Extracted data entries
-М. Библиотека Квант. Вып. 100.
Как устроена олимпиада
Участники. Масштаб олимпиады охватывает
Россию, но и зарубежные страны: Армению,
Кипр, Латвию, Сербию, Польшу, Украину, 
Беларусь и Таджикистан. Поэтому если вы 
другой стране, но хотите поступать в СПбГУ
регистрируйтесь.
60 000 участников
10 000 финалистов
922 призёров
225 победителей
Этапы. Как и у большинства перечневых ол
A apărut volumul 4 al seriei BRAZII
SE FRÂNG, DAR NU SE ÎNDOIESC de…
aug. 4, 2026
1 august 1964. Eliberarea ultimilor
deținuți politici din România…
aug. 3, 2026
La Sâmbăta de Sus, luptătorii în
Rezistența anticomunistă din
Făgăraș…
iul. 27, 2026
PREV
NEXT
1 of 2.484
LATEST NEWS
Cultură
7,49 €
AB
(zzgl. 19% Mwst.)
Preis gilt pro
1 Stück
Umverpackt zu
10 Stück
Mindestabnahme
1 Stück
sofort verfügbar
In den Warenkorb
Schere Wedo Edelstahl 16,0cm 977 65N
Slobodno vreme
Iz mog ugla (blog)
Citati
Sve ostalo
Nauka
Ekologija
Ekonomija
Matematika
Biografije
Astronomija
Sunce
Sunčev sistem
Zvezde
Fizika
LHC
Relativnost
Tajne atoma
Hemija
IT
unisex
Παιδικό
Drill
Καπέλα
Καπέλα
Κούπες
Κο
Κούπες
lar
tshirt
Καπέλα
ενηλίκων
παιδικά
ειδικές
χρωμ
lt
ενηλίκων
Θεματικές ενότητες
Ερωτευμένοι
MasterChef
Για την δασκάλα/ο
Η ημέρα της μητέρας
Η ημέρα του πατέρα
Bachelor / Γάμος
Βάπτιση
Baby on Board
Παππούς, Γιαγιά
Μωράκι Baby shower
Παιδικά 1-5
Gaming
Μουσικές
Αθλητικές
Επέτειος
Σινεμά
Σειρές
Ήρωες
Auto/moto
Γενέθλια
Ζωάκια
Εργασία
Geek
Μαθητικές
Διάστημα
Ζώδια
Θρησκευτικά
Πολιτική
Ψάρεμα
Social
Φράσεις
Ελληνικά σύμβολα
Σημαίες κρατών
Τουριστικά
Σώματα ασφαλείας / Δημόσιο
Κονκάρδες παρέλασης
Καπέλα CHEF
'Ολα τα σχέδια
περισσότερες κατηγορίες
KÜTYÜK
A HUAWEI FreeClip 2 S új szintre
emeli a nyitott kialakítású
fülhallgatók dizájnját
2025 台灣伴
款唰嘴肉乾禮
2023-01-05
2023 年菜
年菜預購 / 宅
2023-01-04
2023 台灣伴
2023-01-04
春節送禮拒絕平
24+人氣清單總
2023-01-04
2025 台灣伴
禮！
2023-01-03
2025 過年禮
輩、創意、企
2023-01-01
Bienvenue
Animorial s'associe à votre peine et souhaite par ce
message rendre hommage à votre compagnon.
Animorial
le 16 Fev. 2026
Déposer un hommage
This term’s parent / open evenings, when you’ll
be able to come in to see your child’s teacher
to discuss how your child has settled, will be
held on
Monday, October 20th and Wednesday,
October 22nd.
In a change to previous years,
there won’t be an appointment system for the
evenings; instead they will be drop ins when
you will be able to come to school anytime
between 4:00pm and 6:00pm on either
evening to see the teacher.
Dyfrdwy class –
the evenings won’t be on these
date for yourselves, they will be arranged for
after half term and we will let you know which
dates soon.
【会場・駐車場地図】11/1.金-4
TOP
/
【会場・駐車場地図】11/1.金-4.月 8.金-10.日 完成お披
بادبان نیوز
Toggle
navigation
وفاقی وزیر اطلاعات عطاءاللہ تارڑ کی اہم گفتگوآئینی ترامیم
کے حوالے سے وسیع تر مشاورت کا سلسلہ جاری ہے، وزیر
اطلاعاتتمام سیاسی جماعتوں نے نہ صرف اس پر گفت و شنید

EXERCISE BRIEF.
In the records above, find each line with the word "term" and copy it.

FINISHED TASK.
This term’s parent / open evenings, when you’ll
after half term and we will let you know which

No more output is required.